Date of publication: 17. 11. 2025
Center for Astrophysics and Cosmology
Tuesday
9
December
Time:
14:00
Location:
Univerzitetno središče - Vipavska cesta 11c, Ajdovščina, amfiteaterska predavalnica, 1. nadstropje

Speaker: Kseniia Sysoliatina, Leibniz Institute for Astrophysics Potsdam, Germany

Title: Understanding the evolution of the Milky Way with the semi-analytic models

Abstract

Over the past several decades, our understanding of the processes driving the formation and evolution of galaxies has improved dramatically – largely thanks to such high- resolution numerical simulations as IllustrisTNG that model gravitational interactions, gas flows, and the complex interplay of star formation and feedback. However, such simulations remain extremely resource-intensive, making comprehensive exploration of parameter space challenging. Moreover, while they can reproduce Milky Way-like galaxies in a statistical sense, they cannot yet model our Galaxy in detail.

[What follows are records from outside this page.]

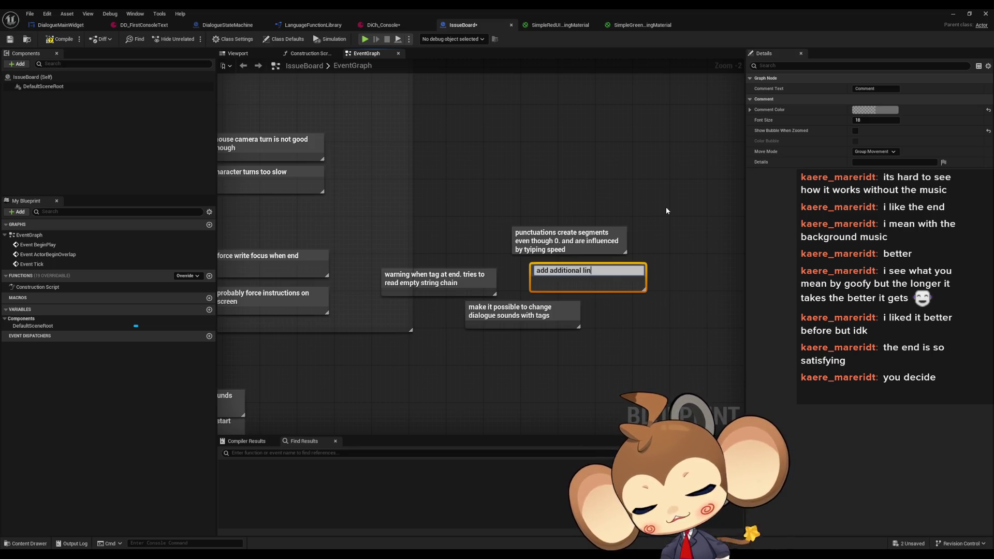
pyautogui.write('es to morph')
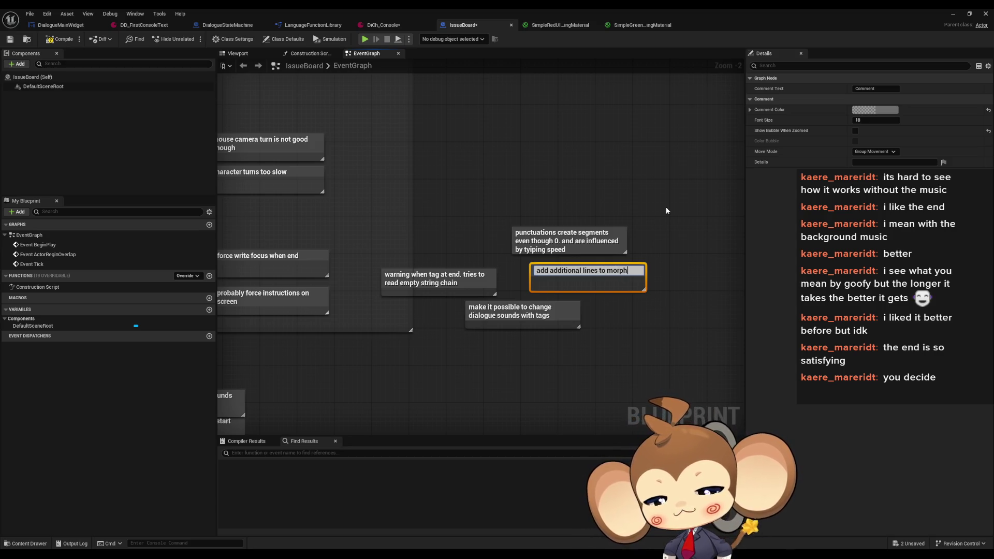
pyautogui.write('ing so we h')
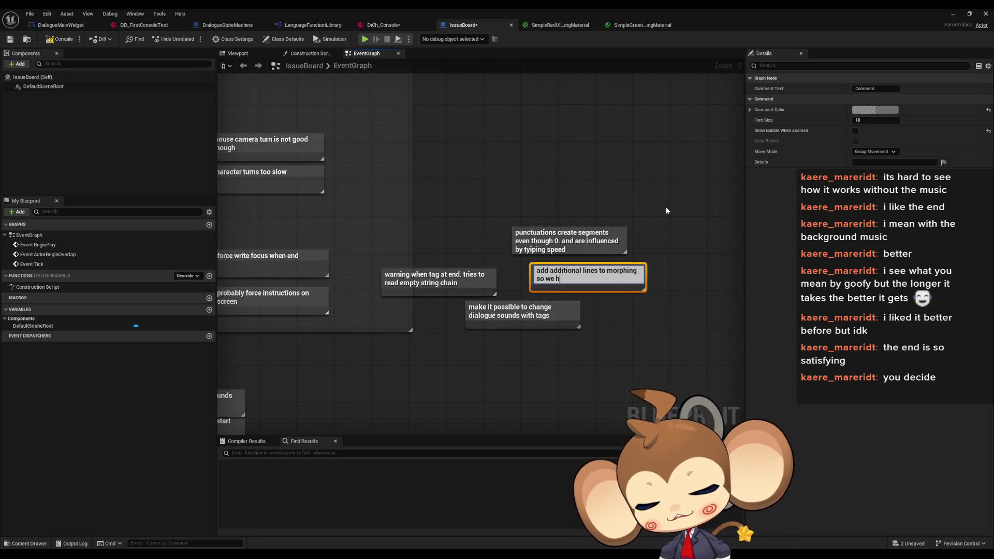
pyautogui.write('ave enough so')
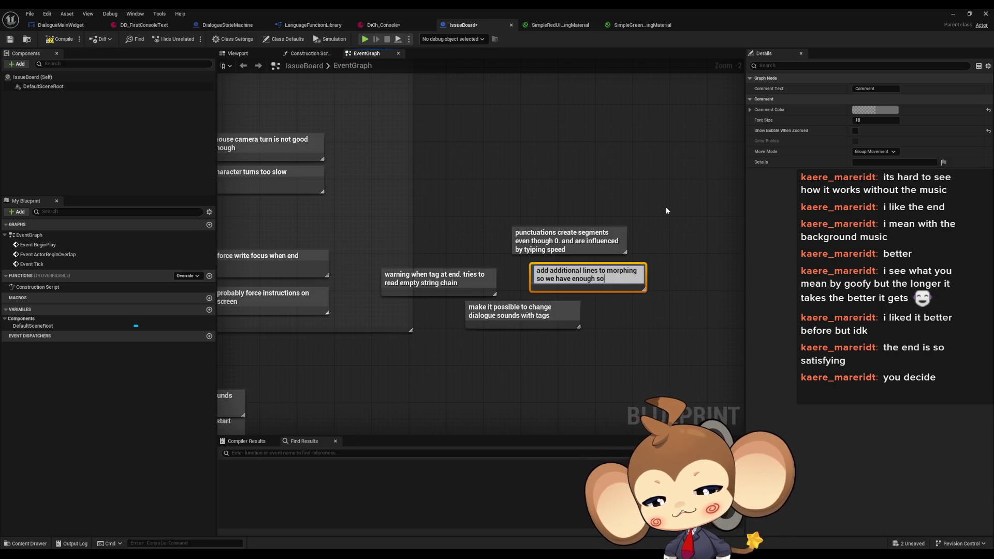
pyautogui.write('und q')
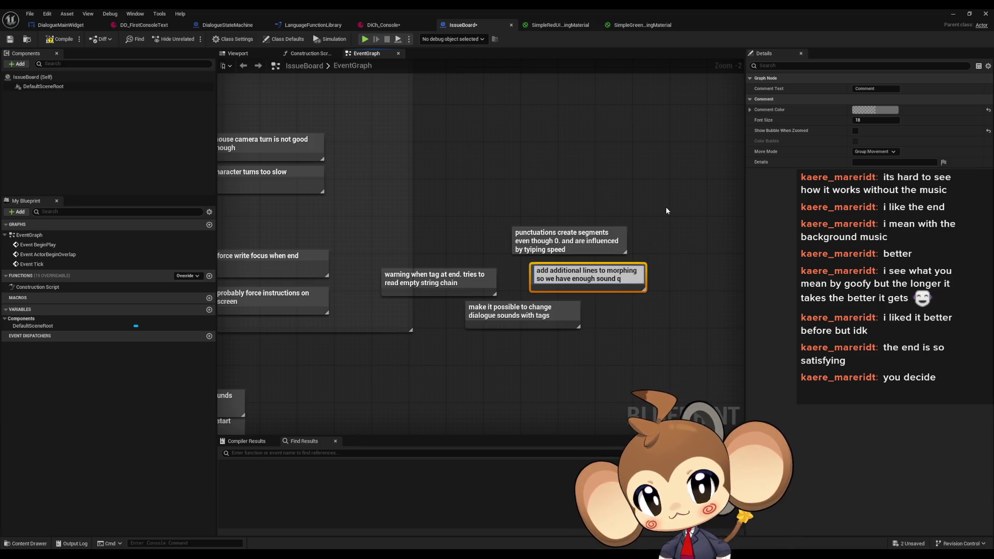
pyautogui.press('Return')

Semi-analytic modeling offers a powerful and efficient alternative approach, enabling the construction of a coherent and flexible picture of the Milky Way. In the era of extensive Galactic datasets such as Gaia, LAMOST, APOGEE, and the forthcoming 4MOST and LSST releases, developing robust and self-consistent models of the Galaxy has become more important than ever.

In this talk, I will introduce the theoretical foundations of Galactic modeling and highlight the key differences between numerical simulations and semi-analytic models (SAMs). I will review several of the most widely used SAMs, including the Besançon Galaxy Model, and demonstrate how their predictions can be used to constrain the Milky Way’s morphology, star formation and chemical enrichment histories, and the initial mass function. Finally, I will discuss the crucial role of understanding data selection functions, as well as potential biases and correlations between model parameters, when comparing synthetic stellar populations to observational data.